## Required action:
From the records below, copy out exactly the lines from the one containing "Distância centro, 6: 6 -> 8" to the one containing "Distância centro, 12: 2 -> 1", both included. Add nothing else.

## Records supplied:

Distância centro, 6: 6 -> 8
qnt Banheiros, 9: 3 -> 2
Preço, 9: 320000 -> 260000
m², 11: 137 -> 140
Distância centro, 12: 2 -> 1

* * *

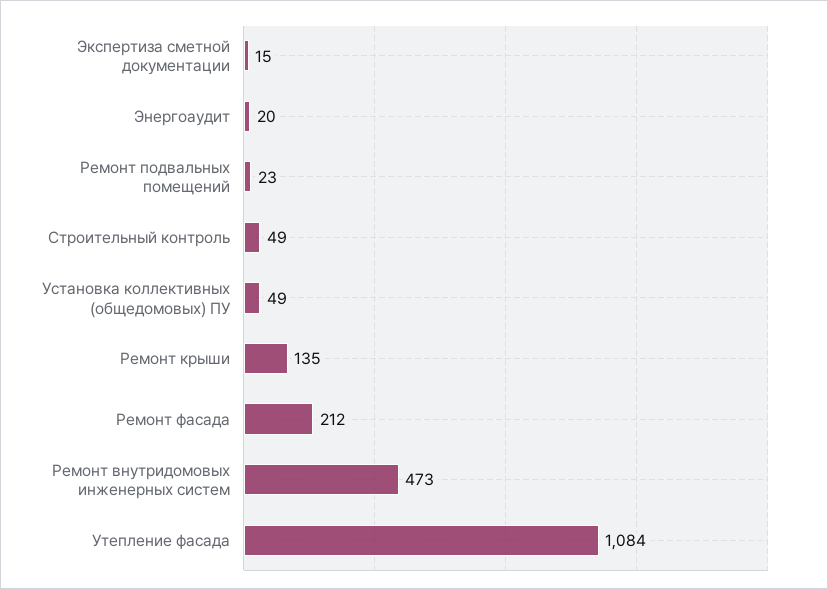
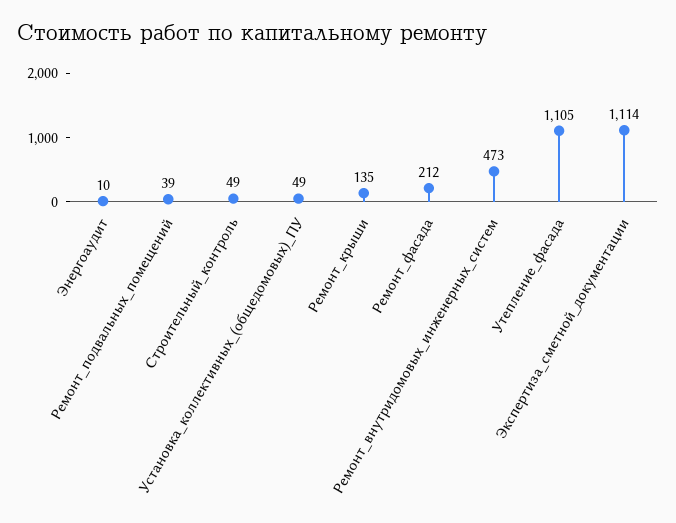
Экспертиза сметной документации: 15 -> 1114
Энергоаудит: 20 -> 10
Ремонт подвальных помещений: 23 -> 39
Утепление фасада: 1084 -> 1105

## Answer below:
Distância centro, 6: 6 -> 8
qnt Banheiros, 9: 3 -> 2
Preço, 9: 320000 -> 260000
m², 11: 137 -> 140
Distância centro, 12: 2 -> 1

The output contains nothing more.